At War With Investors? Here’s a Simple Tool for Entrepreneurs to Manage Conflict
Communication styles for investor management
It’s hard to find good investors for your startup. That’s why only .05% of startups raise venture capital funding. Of the entrepreneurs I’ve spoken with who have raised startup capital, almost all of them complain about having investors they can’t manage.
But the definition of a “manageable investor” is relative to the entrepreneur’s needs.
One entrepreneur told me he only wanted the money. He preferred investors to stay silent and hidden because his experience proved that investors only got in the way of business growth.
Another entrepreneur told me her investors always argued about the direction of the company despite having little involvement in executing the strategy. They just couldn’t get along.
Managing your relationships with your investors is like managing your relationship with anyone else. You need to find alignment. The fundamentals are in understanding each other’s business objectives, personal interests, and communication styles.
I’ll go through four different scenarios that break down the best and worst ways to communicate with investors.
Communication and Conflict Styles
If you hold your interests in higher regard than your investor’s, you may be aggressive in “getting your way.” This is an effective but inappropriate communication style.
I’ve heard stories of founders yelling and cursing at their investors, threatening to sue them for sabotaging the business direction.
Aggression is not unidirectional; the investor can be the culprit as well. I’ve run across cases where the investors blackmailed or sexually harassed an entrepreneur.
It’s typical to see a negative consequence (like threats to leave, sue, or harm in some fashion) as a way to persuade someone to do something. And it can be as crude as the above examples or a very subtle insinuation.
If you don’t care about addressing either of your interests, you’ll put off communicating altogether. This is both ineffective and inappropriate.
It’s also the most common problem entrepreneurs have.
“One of the biggest challenges is when companies don’t communicate that they have a problem.”
- Andreas Kraemer, Managing Partner & VC at Mita Ventures
When entrepreneurs avoid communicating with investors, minor challenges grow into urgent problems. This causes even seasoned investors to become overbearing.
The way an unseasoned surfer grabs the board to protect himself but instead gets overtaken by the waves and tumbles to defeat, an investor will try to take control during times of uncertainty to his own detriment.
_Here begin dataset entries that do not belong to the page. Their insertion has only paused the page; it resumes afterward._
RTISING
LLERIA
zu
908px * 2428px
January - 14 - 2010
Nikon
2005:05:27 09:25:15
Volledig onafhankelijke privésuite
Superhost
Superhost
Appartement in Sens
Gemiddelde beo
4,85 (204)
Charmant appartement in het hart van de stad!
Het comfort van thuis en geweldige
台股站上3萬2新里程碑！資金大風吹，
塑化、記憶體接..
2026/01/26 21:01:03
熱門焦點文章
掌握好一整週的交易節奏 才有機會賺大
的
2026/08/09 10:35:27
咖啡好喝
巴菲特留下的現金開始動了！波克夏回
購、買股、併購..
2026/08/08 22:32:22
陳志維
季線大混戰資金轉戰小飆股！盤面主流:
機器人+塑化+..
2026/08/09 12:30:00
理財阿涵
The action forces the entrepreneur to act irrationally and withhold even more information, creating a bigger divide between the investor and the management team.
If you hold your investor’s interest in higher regard than your own, you might become overly accommodating. You might think you’re acting in an appropriate decorum but it’s actually a very ineffective communication style.
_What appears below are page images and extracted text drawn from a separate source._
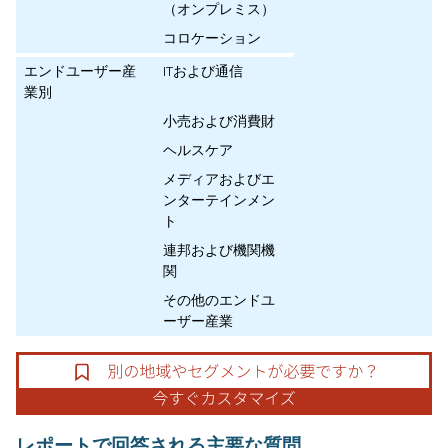
（オンプレミス）
コロケーション
エンドユーザー産
ITおよび通信
業別
小売および消費財
ヘルスケア
メディアおよびエ
ンターテインメン
ト
連邦および機関機
関
その他のエンドユ
ーザー産業
レポートで回答される主要な質問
I notice this a lot with entrepreneurs. They think because an investor brings money, then he also brings wisdom, good character, and large scale connections — all things deserving of respect. Assuming this is all true — trust me, most of the time it’s far from it — entrepreneurs still cater so much to their investor that they fail at making objective decisions.
Appeasing the investor is the second biggest mistake entrepreneurs make.
If you know your business, assert it. Otherwise, you’ll allow the investors to dictate terms, business objectives, and your startup’s valuation. A bad or inexperienced startup investor will take advantage of that.
If you value your startup’s interests and your investor’s interests equally high, then you’re more likely to assert both interests and compromise to find a win-win. This is both effective and appropriate.
Entrepreneurs are challenged with communicating fearlessly, honestly, and transparently using a structured reporting process during highly organized meetings.
They just don’t have the confidence or the process.
So let me provide some steps that are derived from a course I took at Thunderbird School of Global Management called Communicating at Work.
1 — Make a direct request
- Select a single problem
- Write out a request for the investor to do more of a specific behavior
- Bring it up at a time when neither of you are emotionally upset
2 — Positive reinforcement
- Give praise or verbal appreciation to the kind of behavior you like
- Describe a trade for them to change their behaviors
- Build in rewards that enable the right behaviors on an ongoing basis
3 — Negative Consequences
- Identify problems the current behavior creates
- Communicate consequences if the behavior doesn’t change
“When you do X, it makes me feel like Y (or it makes me feel like you do/don’t Y). I need you to do Z.”
“Henry, when you push off the subject of work-life balance, it comes across as you’re either unwilling or don’t care about reaching a solution about our company culture that we can all agree to. What I need is for you give me specific solutions to make the work environment more… workable.”
I interviewed over 80 people in my professional venture network about entrepreneurial challenges. Interpersonal conflict management and resolution prevailed as the biggest challenge faced by both investors and management teams when trying to find alignment.
But both investors and entrepreneurs should realize that conflict is actually healthy. It can lead to great results if managed well. Resolving conflict, should it have gotten a little too far, is also a great learning experience from which both parties come out closer and stronger.
Entrepreneurs need to value the investor’s interests while asserting their own, and be willing to compromise to ensure they reach a resolution in an effective and appropriate manner.